Thirty nine years ago my birth mother gave me to her parents to adopt. My grandparents legally adopted me because my birth mother was sixteen years old when she gave birth to me. She was unable to raise me. So her parents stepped in. She dropped out of the picture then. My grandparents raised me and they were all I ever knew as a mom and dad. I had NO clue I was adopted. I had no clue that the woman who I knew to be my 'sister' was truly my mother. For twenty four years I went thru life NOT knowing that I had been adopted by my grandparents. My adopted mom (grandmother) passed away from cancer when I was fourteen and still my 'sister' and my dad (grandfather) never told me the truth. Anyway, when I was twenty four and my dad (grandfather) was in the hospital for open heart surgery my 'sister' decided to tell me that she was truly my mother. The news was devastating to me.
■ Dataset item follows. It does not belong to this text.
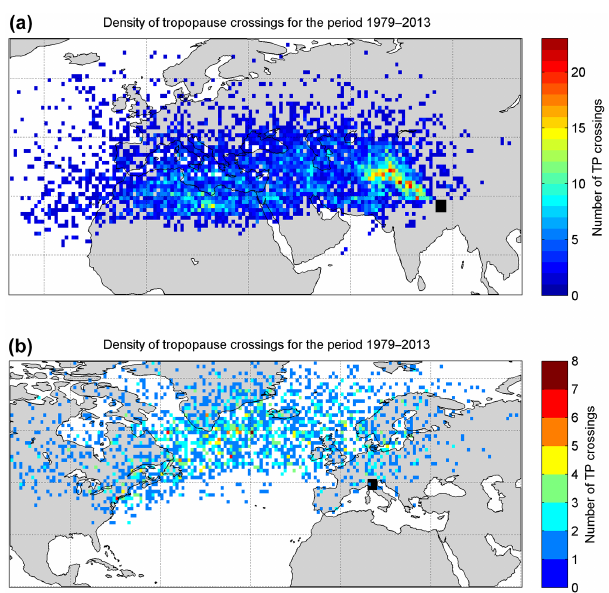
Figure 4. Density of tropopause (TP) crossings for the period 1979– 2013, for NCO-P (a) and Mt. Cimone (b) . Values for both figures were aggregated on a 1 ◦ × 1 ◦ horizontal grid. In both panels, the black square indicates the horizontal extension of the STEFLUX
I felt that my entire life had been some sort of a lie. EVERYONE in my family knew the 'secret' but me. It was all so shocking to me. My brother was truly my uncle. My sister was my mother. My dad was my grandfather. My other sister was my aunt. My mom had been my grandmother. How shocking. I had so many emotions at first. I didn't know how to deal with them all. I just felt so hurt that I had spent close to twenty five years of my life living a lie and everyone had known the truth but me. It took me a very long time to accept everything. Years went by. I finally accepted that they had all done what they had thought was for the best. They had not told me I was adopted out of love for me and fear. I guess my grandparents had not wanted to hurt me and they had felt that they had done the 'right' thing. Anyway, I finally let myself understand why they had done what they had done. It did not lessen my love for them. To me they would always be my mom and dad. I was also able to establish a relationship with my 'sister' that was more mother and daughter. To me my brother (uncle) would always remain my brother. Anyway, love doesn't need labels. Love is just love. It doesn't matter who you are. Parent, grandparent, brother, sister, etc. Love is just love.
But I do NOT believe you should lie to your adopted children. Tell them from the start. DO NOT keep it from them. As a child who found out she was adopted I know the pain of all of it. I know the feeling of being lied too about it. So please, be honest from the first. The truth is always best.